Selain itu, ada pula yang mengatakan bahwa Rajab berarti ‘melepaskan mata pisau dari tombak’ sebagai simbol berhentinya perang.
{8} Sya’ban
Kata Sya’ban berasal dari kata Syi’b yang berarti ‘kelompok’. Dinamakan demikian karena ketika masuk bulan Sya’ban, orang-orang Arab kembali ke kelompok (suku) mereka masing-masing, untuk berperang setelah sebelumnya di bulan Rajab mereka hanya tinggal di rumah masing-masing karena dilarang berperang.
Di bulan Sya’ban ini merupakan bulan turunnya ayat anjuran bershalawat kepada Nabi Muhaamad SAW.
{9} Ramadhan
Nama bulan Ramadhan berasal dari kata Ramadh yang berarti ‘panas yang menyengat’ atau membakar.
Dinamakan demikian karena sinar Matahari pada bulan ini jauh lebih menyengat dibanding bulan-bulan lain.
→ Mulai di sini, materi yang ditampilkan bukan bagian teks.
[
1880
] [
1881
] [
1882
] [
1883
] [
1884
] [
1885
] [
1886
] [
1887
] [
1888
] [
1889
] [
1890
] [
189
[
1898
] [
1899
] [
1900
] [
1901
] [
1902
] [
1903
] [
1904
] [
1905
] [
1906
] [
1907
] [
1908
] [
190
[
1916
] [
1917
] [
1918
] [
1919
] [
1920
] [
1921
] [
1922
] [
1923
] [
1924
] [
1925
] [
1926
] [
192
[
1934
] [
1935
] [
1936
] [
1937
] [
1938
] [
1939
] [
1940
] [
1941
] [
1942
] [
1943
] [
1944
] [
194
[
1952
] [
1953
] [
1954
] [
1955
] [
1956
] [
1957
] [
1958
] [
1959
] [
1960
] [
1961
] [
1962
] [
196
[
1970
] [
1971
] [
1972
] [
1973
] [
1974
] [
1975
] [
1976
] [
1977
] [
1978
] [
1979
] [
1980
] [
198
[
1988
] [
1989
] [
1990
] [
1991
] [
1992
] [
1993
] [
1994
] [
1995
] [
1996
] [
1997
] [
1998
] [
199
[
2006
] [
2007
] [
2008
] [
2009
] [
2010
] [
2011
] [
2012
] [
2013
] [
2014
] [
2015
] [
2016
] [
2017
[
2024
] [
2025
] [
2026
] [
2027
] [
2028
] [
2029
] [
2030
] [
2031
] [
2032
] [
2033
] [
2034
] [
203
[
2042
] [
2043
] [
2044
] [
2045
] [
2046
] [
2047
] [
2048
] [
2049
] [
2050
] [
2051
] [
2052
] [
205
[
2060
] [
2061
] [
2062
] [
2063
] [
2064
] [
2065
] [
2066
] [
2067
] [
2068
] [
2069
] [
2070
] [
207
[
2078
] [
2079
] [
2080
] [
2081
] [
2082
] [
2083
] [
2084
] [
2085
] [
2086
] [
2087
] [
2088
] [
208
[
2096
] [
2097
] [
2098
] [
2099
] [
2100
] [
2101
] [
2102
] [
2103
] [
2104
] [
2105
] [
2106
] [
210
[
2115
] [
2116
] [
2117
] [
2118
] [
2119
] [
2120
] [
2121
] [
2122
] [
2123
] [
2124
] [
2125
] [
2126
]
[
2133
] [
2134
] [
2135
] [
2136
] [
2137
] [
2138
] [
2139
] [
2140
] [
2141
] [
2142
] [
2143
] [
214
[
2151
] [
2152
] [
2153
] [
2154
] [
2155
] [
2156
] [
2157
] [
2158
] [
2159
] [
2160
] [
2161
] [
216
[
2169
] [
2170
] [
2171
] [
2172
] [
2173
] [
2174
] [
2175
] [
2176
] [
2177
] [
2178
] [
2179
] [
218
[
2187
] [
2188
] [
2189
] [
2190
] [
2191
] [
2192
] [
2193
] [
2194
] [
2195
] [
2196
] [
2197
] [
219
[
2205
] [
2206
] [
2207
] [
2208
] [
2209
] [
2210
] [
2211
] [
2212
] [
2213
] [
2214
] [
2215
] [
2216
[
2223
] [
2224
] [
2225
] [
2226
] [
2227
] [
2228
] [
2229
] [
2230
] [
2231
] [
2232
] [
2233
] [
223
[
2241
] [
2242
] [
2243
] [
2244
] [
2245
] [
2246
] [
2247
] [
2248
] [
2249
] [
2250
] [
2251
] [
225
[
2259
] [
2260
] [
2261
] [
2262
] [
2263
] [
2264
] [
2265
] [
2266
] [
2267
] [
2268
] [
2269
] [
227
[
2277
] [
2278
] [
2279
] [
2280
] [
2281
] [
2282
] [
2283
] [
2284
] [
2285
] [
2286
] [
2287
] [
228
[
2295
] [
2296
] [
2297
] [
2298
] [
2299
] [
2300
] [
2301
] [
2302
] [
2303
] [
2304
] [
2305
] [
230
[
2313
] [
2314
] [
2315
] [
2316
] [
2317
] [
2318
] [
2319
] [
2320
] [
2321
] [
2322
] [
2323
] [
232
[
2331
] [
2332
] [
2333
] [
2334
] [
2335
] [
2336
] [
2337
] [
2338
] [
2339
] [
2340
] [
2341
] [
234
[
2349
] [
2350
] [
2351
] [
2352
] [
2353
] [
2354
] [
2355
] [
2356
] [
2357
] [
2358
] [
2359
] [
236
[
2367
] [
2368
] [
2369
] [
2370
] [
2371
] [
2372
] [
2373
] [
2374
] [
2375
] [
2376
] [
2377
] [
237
Panas yang dihasilkannya lebih tinggi dibanding yang lain.
{10} Syawal
Bangsa Arab mengenal jenis burung an-Nauq, yang pada saat hamil di bulan Syawal dan mengangkat sayap serta ekornya, maka terlihat badannya kurus.
Mengangkat sayap atau ekor disebut Syaala yang merupakan asal kata dari nama bulan Syawal.
{11} Dzulqa’dah
Nama bulan Dzulqa’dah terambil dari kata Qa’ada yang berarti ‘duduk atau istirahat tidak beraktivitas’.
Dalam bulan ini orang-orang Arab tinggal di rumah karena beristirahat dari berperang guna menyambut bulan haji, yaitu Dzul-hijjah. Dalam bulan Dzulqa’dah mereka juga diharamkan berperang.
{12} Dzulhijjah
Bulan ini adalah bulannya orang-orang yang berhaji ke Baitullah di Makkah. Sebelum Islam datang, bangsa Arab sudah mempunyai kebiasaan pergi haji dan melakukan tawaf di Ka’bah.
Empat Bulan Haram
Dalam kalender Islam atau Hijriah terdapat bulan Haram, yaitu Muharram, Rajab, Dzulqa’dah, dan Dzulhijjah.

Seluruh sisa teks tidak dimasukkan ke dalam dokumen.